§ Text passage:
I think you just have to keep getting her out, as long as you get a good reaction and the moment you don't, back off.    Only give her as much as she appears to be coping well with. 

And do get her physically checked, just in case she was injured.
- By sadienerin [gb] Date 04.01.18 13:02 UTC
Yes unfortunately this staffy's owner seems to find it amusing that he mounts every dog just lately, male or female, stating 'he's been neutered, so he can't do anything' :/ but he can. He can't get her pregnant, but he can go through the motions, and hurt the littler dogs :(
- By sadienerin [gb] Date 04.01.18 13:06 UTC
I will take her back to the vets too, to get her checked again. He must have hurt her at the time because she really cried
- By furriefriends Date 04.01.18 13:58 UTC Upvotes 1
Poor staff  to have such an owner .it's not fair to anyone and just perpetuates peoples.bad feeling about the breed when I should be the idiot in the other end of the lead. It might be a good idea to look at mctimmony chriopractic they are very good at finding things that vets cant and it's not invasive
- By sadienerin [gb] Date 04.01.18 14:13 UTC Upvotes 1
Agreed. Nearly always the owner! The owners need training. He's not aggressive, in fact he's a very friendly dog, but just fruity, and has an owner that can't control him. Sad really. Thank you, I'll look that up xx
- By furriefriends Date 04.01.18 15:15 UTC Upvotes 1
You will need vet referral my mctimmony will contact the vet direct if they want to know more
- By freelancerukuk [gb] Date 04.01.18 17:15 UTC Edited 04.01.18 17:19 UTC Upvotes 1
I'd suggest you get a behaviourist in and get a proper assessment.  It strikes me that there might be a couple of things going on. Her new behaviour to your other dogs when she is being petted by you or around food may indicate resource guarding and may not necessarily be related to the experience wih the staff, although it is thought stress might trigger the behaviour in those with a predisposition. It is interesting that she is not reactive to the staff, although she is to other dogs. Anyhow get an assessment, anything else is guesswork. Goodluck.
- By sadienerin [gb] Date 04.01.18 18:16 UTC Edited 04.01.18 18:18 UTC
Yes I thought it may be a couple of different problems and may be coincidence. She is very very attached to us, and think maybe that's why she is possessive. Strange thing is, she doesn't do it all the time, but food and petting are always the triggers if that makes sense? She doesn't do it with toys, yet she loves playing with the toys. I just don't want it to get worse, as I know it could. Yes I find it strange that she doesn't scream at the very dog that hurt her, but at other unsuspecting dogs that pose no threat to her. When she screams it is fear and not aggression this time because she wee's herself and tries to scuttle away. Sometimes she trembles too x
- By sadienerin [gb] Date 04.01.18 18:21 UTC
She also has terrible separation anxiety too. I can't even visit the ladies room without her crying for me xx
- By Nikita [gb] Date 04.01.18 18:45 UTC Upvotes 2

> Yes, I have thought about stopping training classes, but some people have said it's best to carry on to keep her socialised.

§ Dataset section:

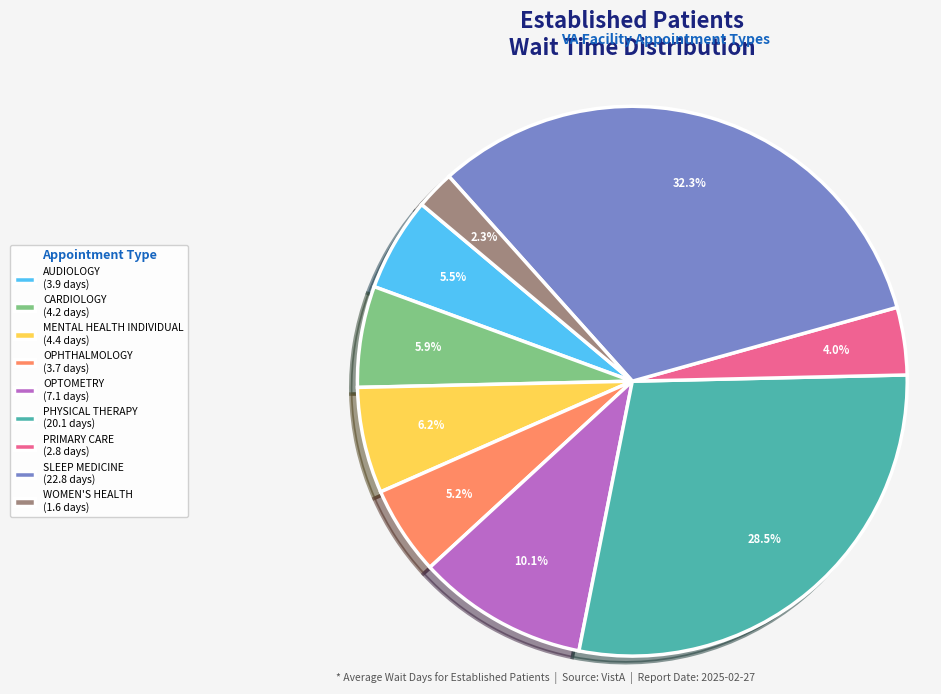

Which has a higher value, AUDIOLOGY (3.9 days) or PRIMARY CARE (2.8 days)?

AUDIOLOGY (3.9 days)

§ What is needed:
Carry on the forum thread about the frightened dog from the point where it stops.

§ Answer for this exercise:
This is a common view and in most cases, it simply doesn't work.  This is not about socialising at this point - that happened when she was a pup, this is now about rehabilitation.  She has had a bad experience and from your description, is not coping with being around dogs in class at the moment so persisting with them can only continue to frighten her and push her over threshold, compounding her anxieties.  At the very, very least, have a few weeks off to give her a break but I would leave them for quite a while at least, if not permanently as she will have associated her experience with that place and context.  As mamabas says, bad experience stick with some dogs for life and even if they don't, to have the best chance of getting her through it, you need to back off, give her time and take it at her pace.  If she is freaking out, it's not her pace!

She sounds like an anxious girl in general - resource guarding is a fear-based behaviour as with almost all aggression (fear of loss of something valuable to the dog).  It is a common issue in cockers, but the underlying driving force is the same.  And the separation issue on top... I think you really need to get a behaviourist in there to meet her, and devise the best way forward with all her issues considered.  Each issue carries stress which will have an effect on every aspect of her life, so you need a holistic approach here to get the best result in the long run.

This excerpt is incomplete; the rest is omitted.